ETFだけで日銀が債務超過になる水準を答えるのは適当ではない=日銀総裁
 3月25日、日銀の黒田東彦総裁は、午後の参院予算委員会で、ETF(上場投資信託)だけを取り出して日銀が債務超過になる水準を答えるのは適当ではない、と述べた。写真は昨年10月に日銀本店で会見する同総裁(2019年 ロイター//Issei Kato)
[東京 25日 ロイター] - 日銀の黒田東彦総裁は25日、午後の参院予算委員会で、ETF(上場投資信託)だけを取り出して日銀が債務超過になる水準を答えるのは適当ではない、と述べた。藤巻健史委員(維希)の質問に答えた。
黒田総裁は保有しているETFについて「期末時点で時価が簿価を下回る場合は、引当金を計上する。決算上の期間損益は下押しされる」と述べた。ただ、日銀の損益は、国債の利息収入やETFの分配金の収益などいろいろな要因を組み合わせて全体として決まってくるとし「ETFの要因だけを取り出して、債務超過になる水準を答えるのは適当ではない」とした。
黒田総裁は、量的・質的金融緩和は、バランスシート拡大で収益が押し上げられる一方、出口時には、当座預金に対する付利金利引き上げによって収益が減少しやすいと指摘。ただ、経済・物価情勢が好転して付利金利を引き上げる場合には長期金利も相応に上昇するとし「当座預金に対する支払い利息が増える一方、保有国債はより高い利回りの国債に順次入れ替わるため、受け取り利息は増加する」と述べ「出口時の収益面への影響は、受け取り利息も含めたバランスシート全体で考える必要がある」とした。

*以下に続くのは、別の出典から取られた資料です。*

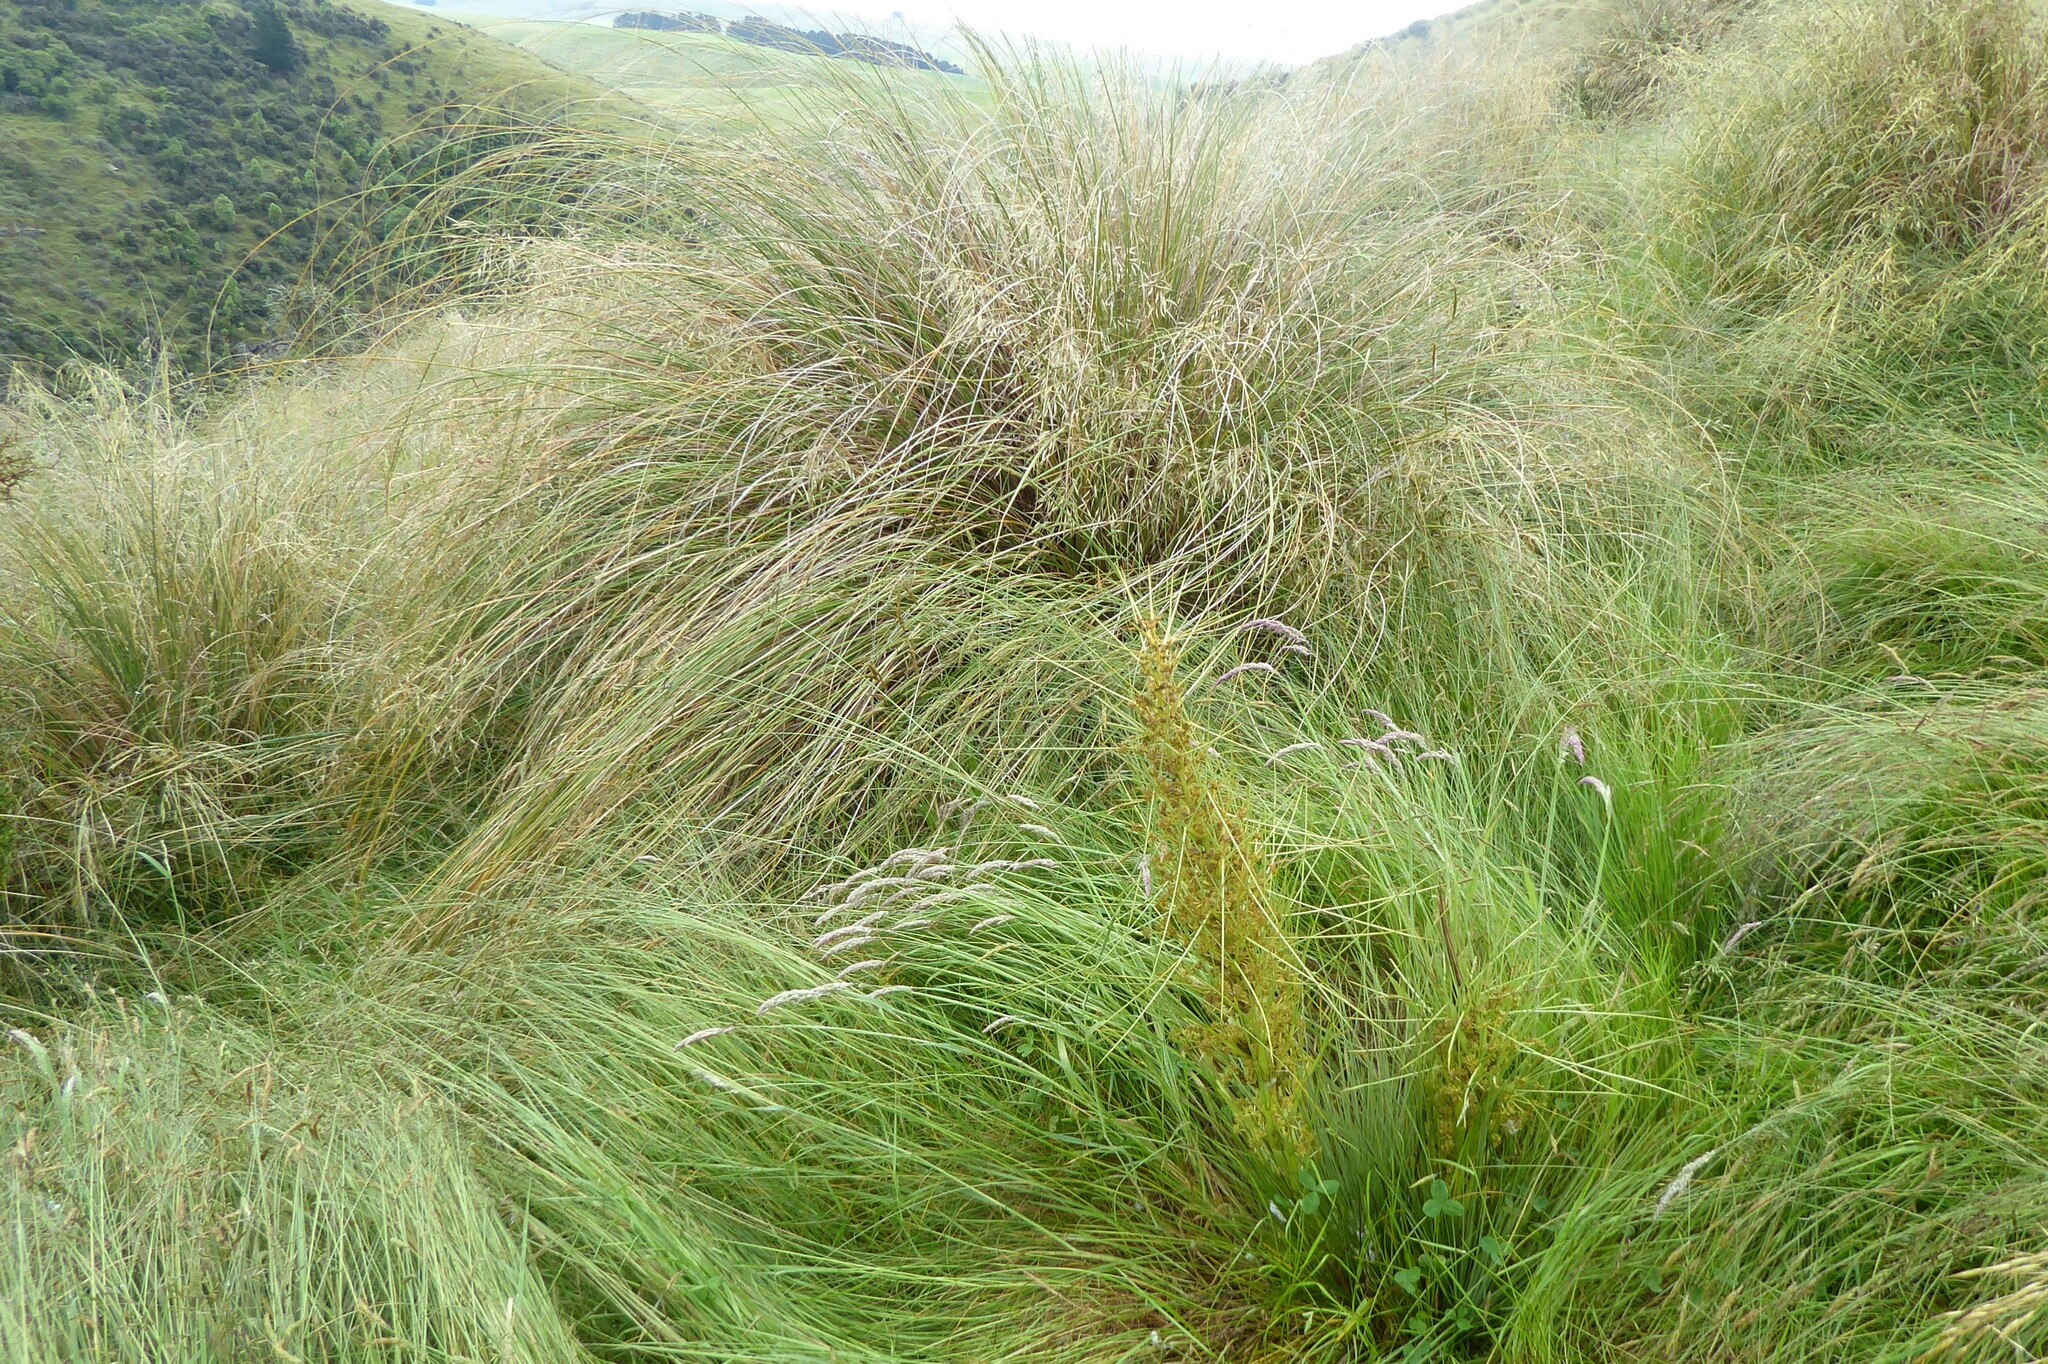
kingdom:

また、15年度から、利息の受け払いで利益が上振れる局面では一部を積み立て、下振れる局面では取り崩すことのできる債券取引損失引当金の拡充を行ったことを説明し、「こうした措置は、出口に向けた収益の振れを平準化して、財務の健全性を確保する観点から一定の効果を持つ。事前の対応としては十分なものと認識している」と述べた。
黒田総裁は、日銀が保有する国債の残存期間は7年強だと述べ、景気が回復し、物価が上がる中での長期金利は「なだらかな形で金利が上がる時には、金利の高い国債に乗り換えていく。付利が引き上げられても、両面をみていかなければならない」と繰り返した。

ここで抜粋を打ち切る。